Attorney General Pam Bondi and Agriculture Commissioner Adam Putnam joined Florida Wildlife Corridor Expedition this week as they paddled in kayaks along the St. Johns River near Titusville. As Cabinet members, Bondi and Putnam approve state land purchases — and Putnam’s Florida Forestry Services manages some of those natural areas.
“It’s unbelievable, it’s beautiful,” Bondi said. “We saw all these species of birds that I had never seen before — some I had never heard of. I think we need to promote families to do more of this in our state — it’s incredible.”
Putnam called it a “fantastic” experience and said the corridor could create a priority ranking for state land purchases through the area.
The area extends through a “quilt” of state-owned lands, tracts with conservation agreements along with working ranches and farms, Putnam said.

* Goal of the exercise:
Copy the Florida Wildlife Corridor excerpt word for word, everything from "Attorney General Pam" down to "through the area.".

* Dataset records:
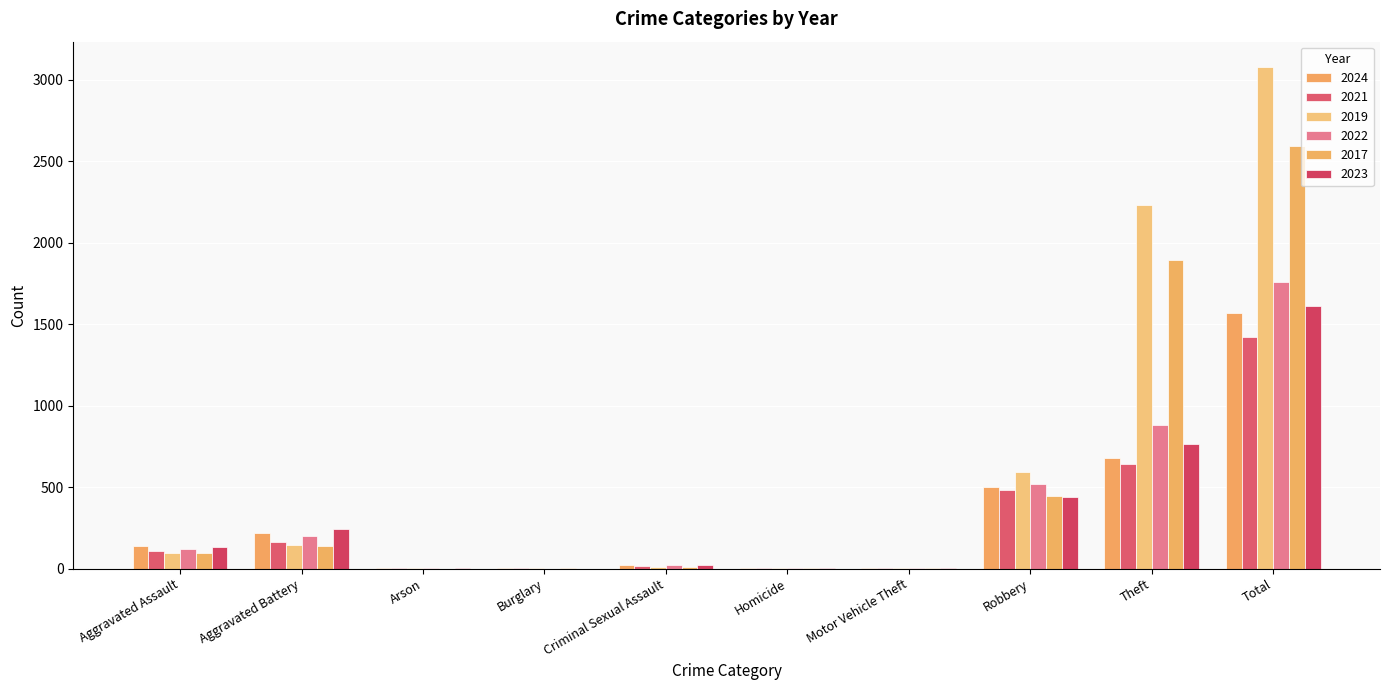

How many distinct data groups are displayed?

6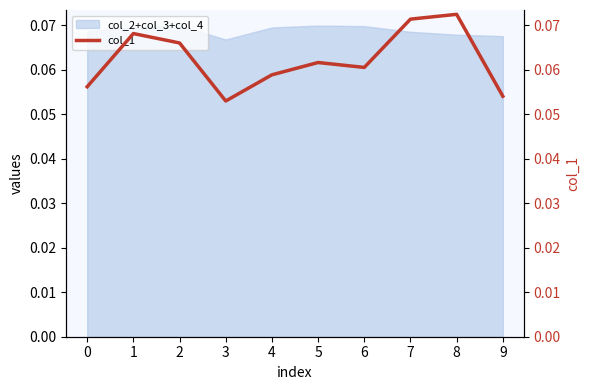

Which has a higher value, 1 or 0?

1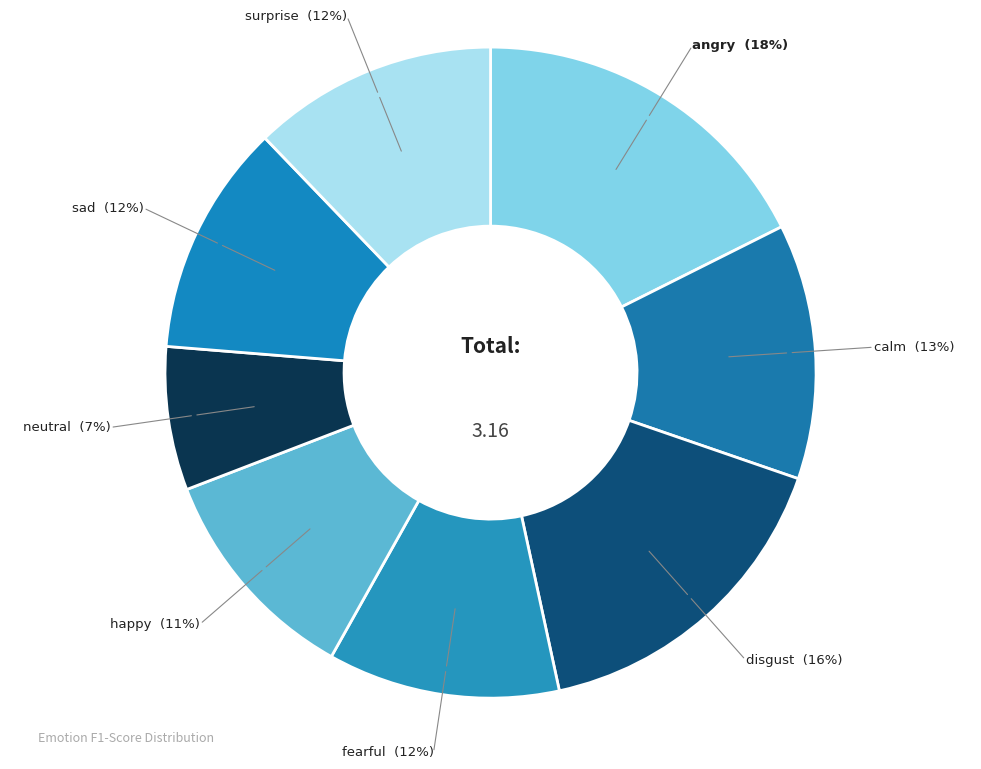

Do angry and happy together represent more than half of the pie?

No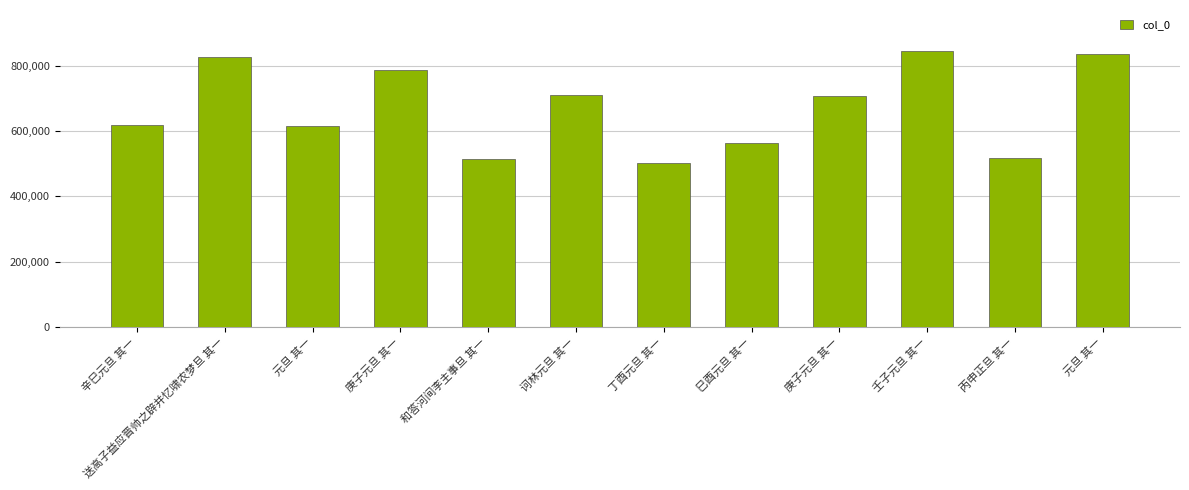

What is the label of the 10th bar from the right?

元旦 其一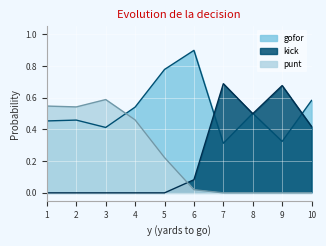

Is the value of gofor at 1 greater than the value of kick at 9?

No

* Exercise result:
Attorney General Pam Bondi and Agriculture Commissioner Adam Putnam joined Florida Wildlife Corridor Expedition this week as they paddled in kayaks along the St. Johns River near Titusville. As Cabinet members, Bondi and Putnam approve state land purchases — and Putnam’s Florida Forestry Services manages some of those natural areas.
“It’s unbelievable, it’s beautiful,” Bondi said. “We saw all these species of birds that I had never seen before — some I had never heard of. I think we need to promote families to do more of this in our state — it’s incredible.”
Putnam called it a “fantastic” experience and said the corridor could create a priority ranking for state land purchases through the area.